Un oasis de esperanza
La filtración de fotos de los detenidos por parte de unos hackers en mayo de este año pone rostros a la barbarie que está sucediendo en Xinjiang, negada hasta la saciedad por el Gobierno chino. Por fortuna, para algunos miembros de la comunidad uigur residente en Australia, no todas las historias tienen un mal final. Sadam Abdusalam estuvo separado de su mujer y de su hijo durante tres años y medio después de que el Gobierno chino no la dejara salir del país. Nadila Wumaier estaba embazada en aquel entonces del primero de sus dos hijos y cuando se disponía a salir rumbo a Australia para reunirse con su marido en 2017, las autoridades chinas le confiscaron el pasaporte y no la dejaron salir. La reunión no se produjo hasta 2020, cuando el hijo de Sadam tenía dos años de edad. Era la primera vez que lo veía. Su historia ha sido inmortalizada en un libro escrito por él y por su abogado, Michael Bradley, titulado ‘Liberar a mi Familia’. En él describe las trabas de la Administración de china y su trato discriminatorio a los uigures tanto dentro como fuera de las fronteras del gigante asiático. Incluso en Australia, donde vive desde 2009 y desde donde viajó a Xinjiang para contraer matrimonio con Nadila en 2015, estudiantes chinos de la etnia ‘han’ le llamaban “extremista” y repetían el discurso oficial del Gobierno.

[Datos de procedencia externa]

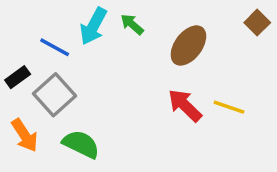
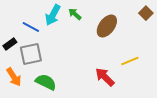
gray square: (55, 95) -> (31, 54), turned 30
red arrow: (185, 105) -> (105, 77), moved
yellow line: (229, 107) -> (130, 61), turned -42

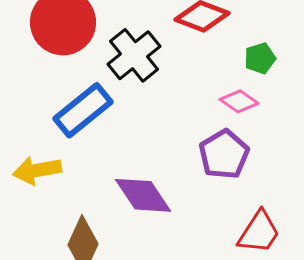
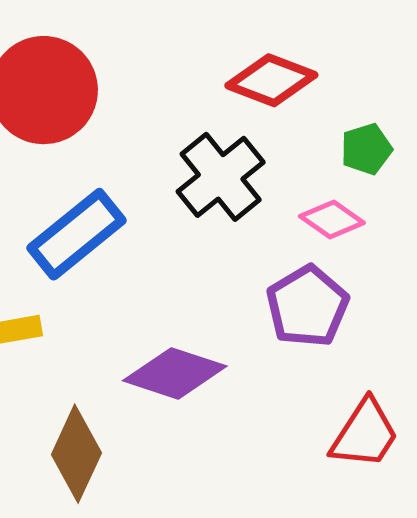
black cross: (134, 55) -> (221, 177), moved
purple diamond: (143, 195) -> (175, 373), turned -38

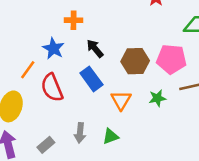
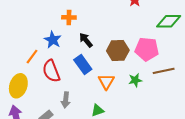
gray arrow: (80, 133) -> (66, 100), moved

Según describe Sadam, cada vez que aparecía en los medios de comunicación para hablar sobre su caso, vivía el acoso de la policía de Xinjiang. Su presión mediática y política, fruto de su persistencia, han dado sus frutos y la familia acabó reuniéndose en plena pandemia. Bradley ha asegurado que su cliente no estaba dispuesto a rendirse y que eso le motivó para defenderle. El que este australiano de origen uigur haya conseguido movilizar al Gobierno australiano para conseguir que su mujer recupere su pasaporte y le permitan viajar a Australia ha sido motivo de inspiración para toda la comunidad uigur y a responsables de organizaciones sin ánimo de lucro como Elaine Pearson, directora de la división australiana de Human Rights Watch. “Realmente logró lo imposible, pudo sacar a su familia. Es una historia de esperanza realmente importante”, aseguró.

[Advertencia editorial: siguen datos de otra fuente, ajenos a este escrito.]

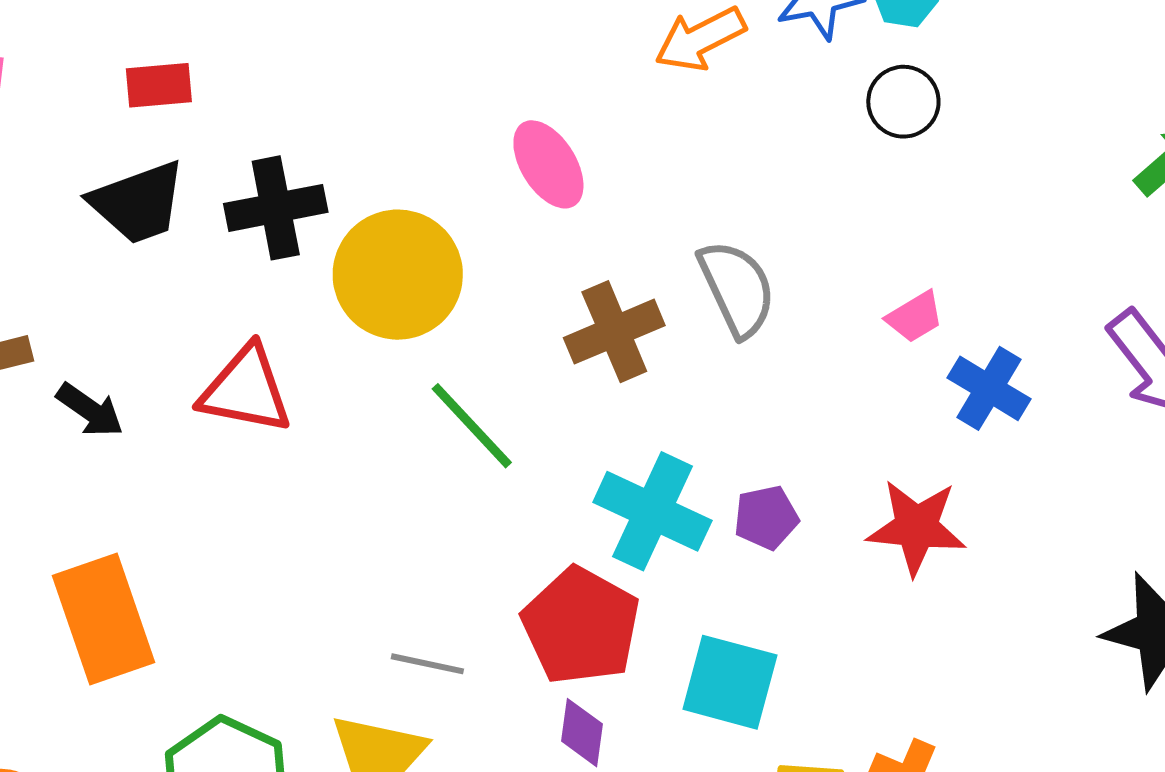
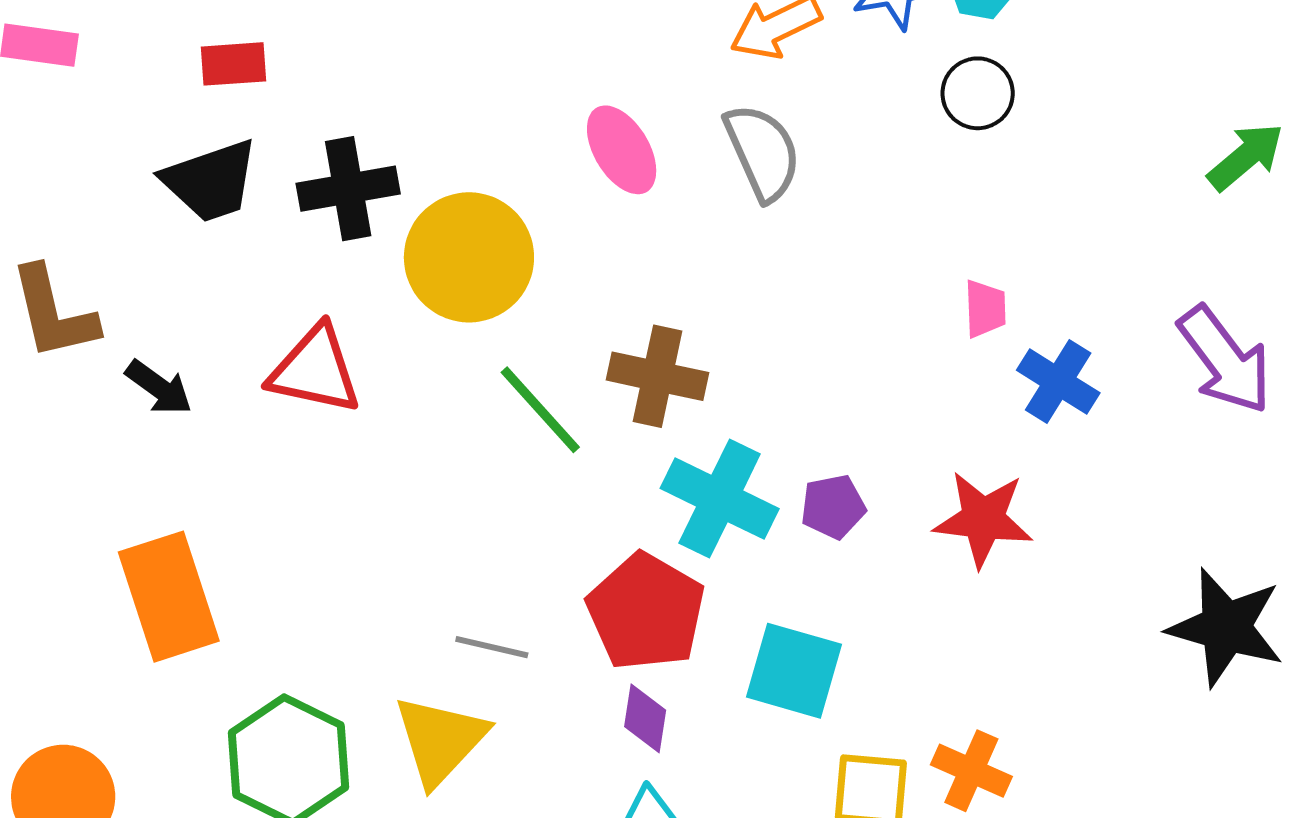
gray semicircle: (737, 288) -> (763, 152), moved
pink trapezoid: (915, 317) -> (985, 309), turned -62
brown cross: (614, 332) -> (657, 376), moved, turned 34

Traumas de la diáspora uigur
La adaptación de Nadila y su primogénito, Lutfi, a la vida australiana y los esfuerzos para construir una conexión con su padre son dos de los retos derivados de esta reunificación. Sólo lo había conocido a través de videollamadas y Sadam ha llegado ha llegado a afirmar a Al Jazeera que se llamaba a sí mismo padre, “pero para ser sincero, no sabía realmente cómo era ser un padre”. Además, Nadila todavía arrastra traumas de su vida en Xinjiang.

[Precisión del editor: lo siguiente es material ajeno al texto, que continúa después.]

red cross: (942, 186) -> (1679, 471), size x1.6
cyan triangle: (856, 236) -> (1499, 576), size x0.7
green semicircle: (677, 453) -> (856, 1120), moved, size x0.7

“Incluso cuando ve a los agentes de policía de uniforme u oye sirenas, todavía le provoca un poco de miedo”, aseguró. “No creo que hayamos vuelto al cien por cien a ser una pareja normal. Seguimos luchando mentalmente, pero creemos que ambos podemos seguir adelante”. Aunque el final de Sadam sea feliz y su optimismo tras haberse reunido con varios políticos australianos -incluida Penny Wong, la actual ministra de Asuntos Exteriores-, aún guarda un sabor agridulce por la situación que vive su pueblo. Muchos de sus amigos aún no han podido contactar con sus familiares en Xinjiang. “La mayoría de las personas que conozco querrían volver regresar. Al fin y al cabo allí es donde nacimos. Mis amigos, parientes, familiares, todo el mundo está allí”, dijo. “Pero eso nunca va a suceder”.